Visual events significantly impact human cognition, yet their intricate structure, multi-level semantics, and dynamic evolution pose challenges for AI in understanding video events. To address this, we propose the video event understanding task, composed of four progressive sub-tasks: video event boundary prediction, video event prediction, video relation classification, and video event inductive reasoning. These aim to enhance high-level event scene comprehension, bridge the event understanding and reasoning gap between CV and NLP, and explore AI's leap from perception to cognition. To our knowledge, our work is the first to support extracting highly summarized events and analyzing long-term event evolution.

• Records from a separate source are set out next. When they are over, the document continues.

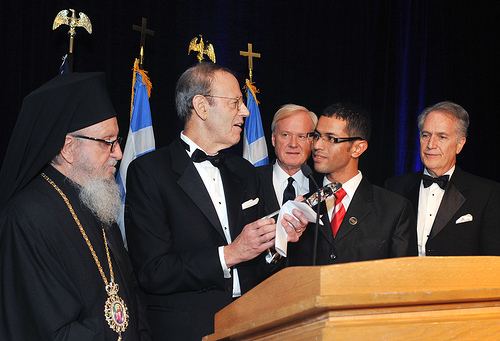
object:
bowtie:
[190, 146, 223, 168]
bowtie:
[419, 171, 451, 192]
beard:
[68, 148, 124, 226]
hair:
[320, 97, 373, 143]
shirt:
[178, 130, 245, 297]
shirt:
[406, 161, 460, 261]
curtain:
[3, 1, 499, 204]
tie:
[328, 188, 347, 243]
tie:
[281, 177, 301, 208]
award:
[252, 174, 345, 268]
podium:
[195, 249, 498, 339]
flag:
[115, 62, 163, 252]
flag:
[241, 77, 273, 177]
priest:
[3, 67, 153, 339]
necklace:
[41, 165, 135, 340]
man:
[119, 59, 302, 339]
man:
[375, 96, 497, 258]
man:
[277, 98, 419, 273]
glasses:
[198, 94, 245, 109]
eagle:
[47, 5, 94, 37]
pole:
[65, 26, 76, 73]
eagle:
[182, 29, 217, 63]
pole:
[195, 53, 204, 67]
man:
[253, 98, 323, 286]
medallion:
[101, 282, 132, 334]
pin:
[346, 214, 358, 228]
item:
[273, 196, 323, 257]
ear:
[190, 91, 211, 122]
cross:
[235, 43, 264, 78]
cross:
[127, 15, 160, 62]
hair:
[268, 99, 320, 127]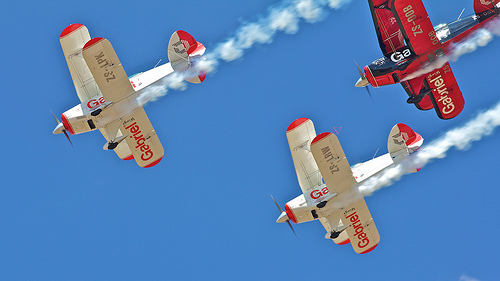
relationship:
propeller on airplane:
[257, 192, 318, 244] [49, 23, 208, 169]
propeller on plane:
[350, 60, 375, 101] [358, 1, 498, 123]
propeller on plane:
[271, 196, 300, 233] [274, 119, 425, 253]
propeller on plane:
[44, 108, 75, 149] [51, 19, 208, 164]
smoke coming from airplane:
[231, 18, 287, 46] [51, 23, 209, 172]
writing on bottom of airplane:
[122, 120, 154, 164] [44, 7, 221, 180]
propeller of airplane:
[270, 200, 297, 237] [354, 2, 499, 117]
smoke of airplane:
[133, 2, 345, 107] [49, 23, 208, 169]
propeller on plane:
[44, 108, 75, 149] [29, 12, 229, 179]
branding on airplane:
[32, 18, 242, 228] [41, 20, 215, 172]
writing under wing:
[118, 119, 164, 179] [83, 120, 174, 163]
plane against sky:
[358, 1, 498, 123] [0, 0, 499, 280]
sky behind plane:
[0, 0, 499, 280] [47, 20, 214, 171]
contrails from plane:
[21, 19, 220, 189] [51, 19, 208, 164]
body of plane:
[55, 54, 194, 132] [47, 20, 214, 171]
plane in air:
[270, 84, 450, 267] [9, 7, 496, 279]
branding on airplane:
[120, 106, 170, 176] [240, 97, 440, 279]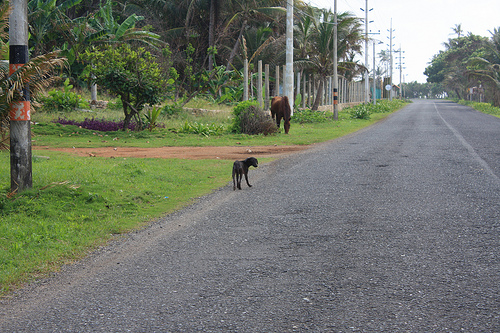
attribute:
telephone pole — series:
[364, 0, 371, 103]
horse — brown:
[267, 89, 296, 136]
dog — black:
[230, 156, 260, 191]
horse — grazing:
[256, 100, 338, 162]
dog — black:
[228, 153, 268, 204]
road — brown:
[105, 133, 218, 168]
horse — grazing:
[269, 93, 294, 136]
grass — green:
[0, 140, 230, 285]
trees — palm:
[49, 4, 171, 69]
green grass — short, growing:
[0, 159, 228, 271]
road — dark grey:
[362, 66, 498, 319]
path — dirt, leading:
[33, 122, 315, 172]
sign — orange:
[6, 54, 33, 129]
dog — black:
[232, 156, 258, 186]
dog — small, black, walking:
[233, 153, 259, 189]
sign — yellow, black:
[330, 84, 340, 104]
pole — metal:
[328, 0, 343, 119]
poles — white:
[279, 0, 340, 120]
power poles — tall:
[3, 2, 408, 197]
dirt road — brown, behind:
[31, 126, 307, 168]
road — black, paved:
[2, 61, 498, 330]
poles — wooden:
[240, 62, 375, 122]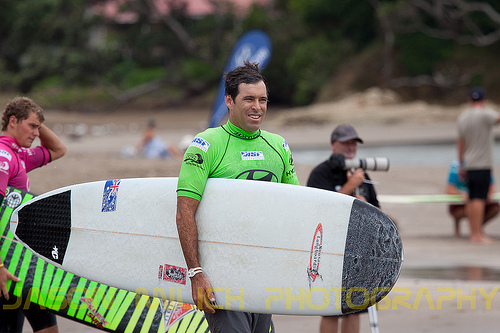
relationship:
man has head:
[176, 62, 303, 328] [224, 61, 267, 133]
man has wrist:
[176, 62, 303, 328] [185, 263, 205, 281]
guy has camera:
[305, 125, 379, 332] [332, 152, 390, 200]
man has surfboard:
[176, 62, 303, 328] [10, 178, 404, 316]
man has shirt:
[176, 62, 303, 328] [176, 122, 303, 316]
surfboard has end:
[10, 178, 404, 316] [383, 216, 404, 304]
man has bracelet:
[176, 62, 303, 328] [187, 267, 205, 278]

To facilitate this task, we introduce VidEvent, a large - scale dataset of over 1,000 meticulously annotated film - explanation videos. It contains over 23,000 high - level semantic events and over 17,000 event relations with accurate evolutionary logic. Created through rigorous annotation, VidEvent ensures high data quality and reliability.
We also put forward baseline methods and evaluation metrics to establish a comprehensive benchmark for future research. These models can serve as future research benchmarks, promoting comparison and improvement. By analyzing VidEvent and the baseline models, we highlight the dataset's potential in advancing video event understanding and encourage the exploration of more innovative algorithms and models.
Our dataset is showcased on the website VidEvent, and our paper "VidEvent: A Large Dataset for Understanding Dynamic Evolution of Events in Videos" has been accepted by AAAI 2025.